● ACTION ITEM: An exact transcription of all the data is required; the pictures are to be left out.

[Collected data entries]
....................

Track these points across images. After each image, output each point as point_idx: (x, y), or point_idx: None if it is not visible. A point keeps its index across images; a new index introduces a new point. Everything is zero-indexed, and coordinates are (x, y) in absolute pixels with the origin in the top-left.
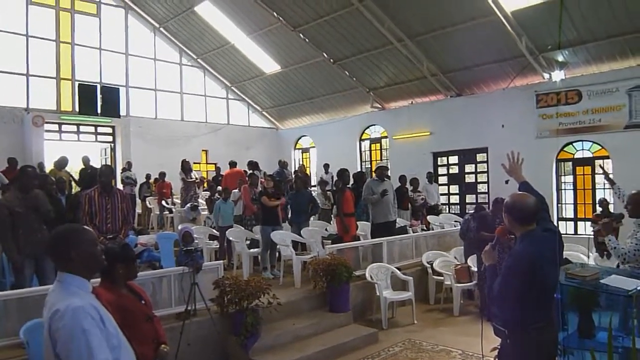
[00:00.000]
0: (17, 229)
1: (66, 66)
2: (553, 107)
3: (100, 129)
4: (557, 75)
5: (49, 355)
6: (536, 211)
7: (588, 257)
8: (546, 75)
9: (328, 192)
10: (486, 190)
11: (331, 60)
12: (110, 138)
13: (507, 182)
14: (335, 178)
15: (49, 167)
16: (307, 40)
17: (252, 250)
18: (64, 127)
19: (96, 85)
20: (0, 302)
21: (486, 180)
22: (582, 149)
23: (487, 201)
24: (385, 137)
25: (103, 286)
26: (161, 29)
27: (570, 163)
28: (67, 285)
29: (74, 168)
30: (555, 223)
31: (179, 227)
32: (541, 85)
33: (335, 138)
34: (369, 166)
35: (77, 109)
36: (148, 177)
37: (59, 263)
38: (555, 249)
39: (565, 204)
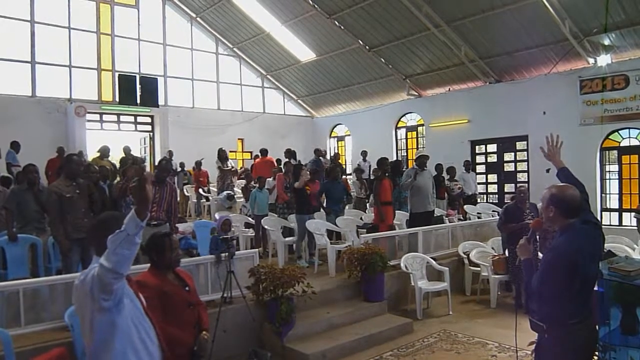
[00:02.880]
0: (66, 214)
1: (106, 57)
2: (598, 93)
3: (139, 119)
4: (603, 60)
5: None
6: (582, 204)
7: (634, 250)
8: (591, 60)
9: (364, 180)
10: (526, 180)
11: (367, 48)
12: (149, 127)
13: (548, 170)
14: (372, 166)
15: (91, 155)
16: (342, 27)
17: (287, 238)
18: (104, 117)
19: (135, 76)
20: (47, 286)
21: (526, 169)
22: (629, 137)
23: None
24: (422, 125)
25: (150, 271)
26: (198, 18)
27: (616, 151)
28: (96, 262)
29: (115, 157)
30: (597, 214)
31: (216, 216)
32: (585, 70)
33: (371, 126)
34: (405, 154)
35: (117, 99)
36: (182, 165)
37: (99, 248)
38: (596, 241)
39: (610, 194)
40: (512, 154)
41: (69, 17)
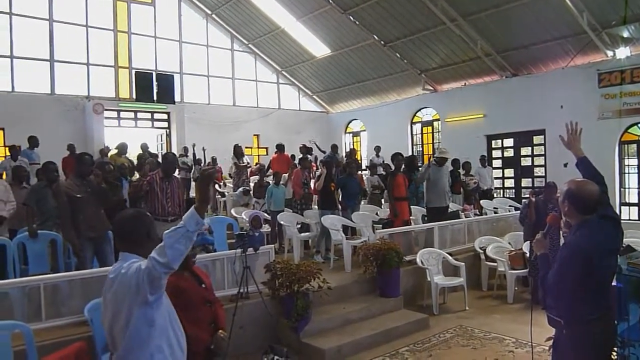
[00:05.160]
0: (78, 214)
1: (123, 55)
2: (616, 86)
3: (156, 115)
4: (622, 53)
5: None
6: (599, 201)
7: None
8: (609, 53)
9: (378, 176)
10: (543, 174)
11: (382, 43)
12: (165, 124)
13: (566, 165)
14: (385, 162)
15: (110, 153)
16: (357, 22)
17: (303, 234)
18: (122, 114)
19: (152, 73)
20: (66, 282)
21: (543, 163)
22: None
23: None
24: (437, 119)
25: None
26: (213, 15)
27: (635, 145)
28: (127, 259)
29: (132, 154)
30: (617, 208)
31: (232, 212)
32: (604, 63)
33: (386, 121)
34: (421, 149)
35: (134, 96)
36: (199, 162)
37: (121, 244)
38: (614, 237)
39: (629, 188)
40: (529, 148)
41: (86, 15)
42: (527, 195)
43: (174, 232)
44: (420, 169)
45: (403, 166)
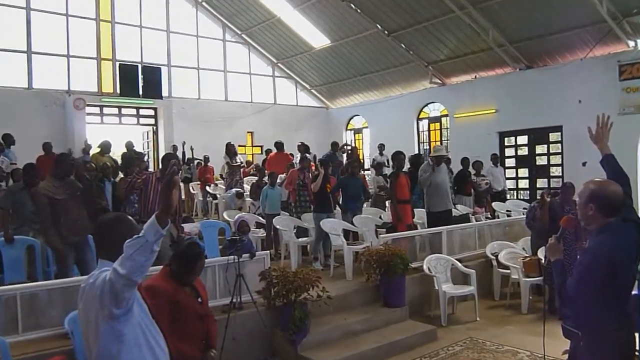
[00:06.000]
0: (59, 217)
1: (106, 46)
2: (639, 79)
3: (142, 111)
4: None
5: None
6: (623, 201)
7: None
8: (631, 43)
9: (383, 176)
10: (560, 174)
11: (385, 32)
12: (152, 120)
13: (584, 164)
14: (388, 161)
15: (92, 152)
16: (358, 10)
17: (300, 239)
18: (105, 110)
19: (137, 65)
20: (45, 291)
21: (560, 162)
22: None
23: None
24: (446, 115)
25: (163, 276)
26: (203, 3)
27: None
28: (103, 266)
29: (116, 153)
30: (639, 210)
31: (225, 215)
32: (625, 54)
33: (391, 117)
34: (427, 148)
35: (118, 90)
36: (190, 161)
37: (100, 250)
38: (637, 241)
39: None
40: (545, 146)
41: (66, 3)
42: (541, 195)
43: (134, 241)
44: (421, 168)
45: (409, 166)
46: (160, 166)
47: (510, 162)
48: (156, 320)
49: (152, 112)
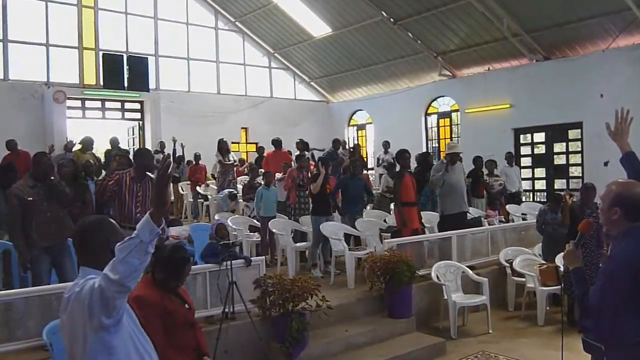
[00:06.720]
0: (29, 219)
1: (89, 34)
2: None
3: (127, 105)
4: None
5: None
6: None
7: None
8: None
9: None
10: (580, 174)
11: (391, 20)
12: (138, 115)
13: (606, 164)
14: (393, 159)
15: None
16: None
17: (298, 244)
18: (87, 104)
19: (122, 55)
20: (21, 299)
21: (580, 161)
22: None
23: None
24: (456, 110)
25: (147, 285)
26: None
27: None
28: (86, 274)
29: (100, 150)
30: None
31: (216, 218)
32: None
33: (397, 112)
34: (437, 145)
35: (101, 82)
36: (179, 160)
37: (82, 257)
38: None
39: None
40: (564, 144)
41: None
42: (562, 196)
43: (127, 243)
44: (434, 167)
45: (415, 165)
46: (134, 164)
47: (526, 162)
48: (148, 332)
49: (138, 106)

....................

● RESPONSE TO THIS TASK:
Track these points across images. After each image, output each point as point_idx: (x, y), or point_idx: None if it is not visible. A point keeps its index across images; a new index introduces a new point. Everything is zero-indexed, and coordinates are (x, y) in absolute pixels with the origin in the top-left.
[00:00.000]
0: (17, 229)
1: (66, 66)
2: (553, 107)
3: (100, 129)
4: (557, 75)
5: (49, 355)
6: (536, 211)
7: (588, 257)
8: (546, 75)
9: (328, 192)
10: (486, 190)
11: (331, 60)
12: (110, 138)
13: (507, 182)
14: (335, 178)
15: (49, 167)
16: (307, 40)
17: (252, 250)
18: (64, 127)
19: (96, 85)
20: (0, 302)
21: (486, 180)
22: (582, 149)
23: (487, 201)
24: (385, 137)
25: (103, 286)
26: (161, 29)
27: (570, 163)
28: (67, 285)
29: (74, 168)
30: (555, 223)
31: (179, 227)
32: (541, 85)
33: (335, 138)
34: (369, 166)
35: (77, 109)
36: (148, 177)
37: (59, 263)
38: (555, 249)
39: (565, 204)
[00:02.880]
0: (66, 214)
1: (106, 57)
2: (598, 93)
3: (139, 119)
4: (603, 60)
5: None
6: (582, 204)
7: (634, 250)
8: (591, 60)
9: (364, 180)
10: (526, 180)
11: (367, 48)
12: (149, 127)
13: (548, 170)
14: (372, 166)
15: (91, 155)
16: (342, 27)
17: (287, 238)
18: (104, 117)
19: (135, 76)
20: (47, 286)
21: (526, 169)
22: (629, 137)
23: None
24: (422, 125)
25: (150, 271)
26: (198, 18)
27: (616, 151)
28: (96, 262)
29: (115, 157)
30: (597, 214)
31: (216, 216)
32: (585, 70)
33: (371, 126)
34: (405, 154)
35: (117, 99)
36: (182, 165)
37: (99, 248)
38: (596, 241)
39: (610, 194)
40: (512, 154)
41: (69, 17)
[00:05.160]
0: (78, 214)
1: (123, 55)
2: (616, 86)
3: (156, 115)
4: (622, 53)
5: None
6: (599, 201)
7: None
8: (609, 53)
9: (378, 176)
10: (543, 174)
11: (382, 43)
12: (165, 124)
13: (566, 165)
14: (385, 162)
15: (110, 153)
16: (357, 22)
17: (303, 234)
18: (122, 114)
19: (152, 73)
20: (66, 282)
21: (543, 163)
22: None
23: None
24: (437, 119)
25: None
26: (213, 15)
27: (635, 145)
28: (127, 259)
29: (132, 154)
30: (617, 208)
31: (232, 212)
32: (604, 63)
33: (386, 121)
34: (421, 149)
35: (134, 96)
36: (199, 162)
37: (121, 244)
38: (614, 237)
39: (629, 188)
40: (529, 148)
41: (86, 15)
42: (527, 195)
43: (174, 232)
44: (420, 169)
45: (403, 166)
[00:06.000]
0: (59, 217)
1: (106, 46)
2: (639, 79)
3: (142, 111)
4: None
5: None
6: (623, 201)
7: None
8: (631, 43)
9: (383, 176)
10: (560, 174)
11: (385, 32)
12: (152, 120)
13: (584, 164)
14: (388, 161)
15: (92, 152)
16: (358, 10)
17: (300, 239)
18: (105, 110)
19: (137, 65)
20: (45, 291)
21: (560, 162)
22: None
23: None
24: (446, 115)
25: (163, 276)
26: (203, 3)
27: None
28: (103, 266)
29: (116, 153)
30: (639, 210)
31: (225, 215)
32: (625, 54)
33: (391, 117)
34: (427, 148)
35: (118, 90)
36: (190, 161)
37: (100, 250)
38: (637, 241)
39: None
40: (545, 146)
41: (66, 3)
42: (541, 195)
43: (134, 241)
44: (421, 168)
45: (409, 166)
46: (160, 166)
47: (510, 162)
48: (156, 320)
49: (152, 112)
[00:06.720]
0: (29, 219)
1: (89, 34)
2: None
3: (127, 105)
4: None
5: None
6: None
7: None
8: None
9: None
10: (580, 174)
11: (391, 20)
12: (138, 115)
13: (606, 164)
14: (393, 159)
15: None
16: None
17: (298, 244)
18: (87, 104)
19: (122, 55)
20: (21, 299)
21: (580, 161)
22: None
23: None
24: (456, 110)
25: (147, 285)
26: None
27: None
28: (86, 274)
29: (100, 150)
30: None
31: (216, 218)
32: None
33: (397, 112)
34: (437, 145)
35: (101, 82)
36: (179, 160)
37: (82, 257)
38: None
39: None
40: (564, 144)
41: None
42: (562, 196)
43: (127, 243)
44: (434, 167)
45: (415, 165)
46: (134, 164)
47: (526, 162)
48: (148, 332)
49: (138, 106)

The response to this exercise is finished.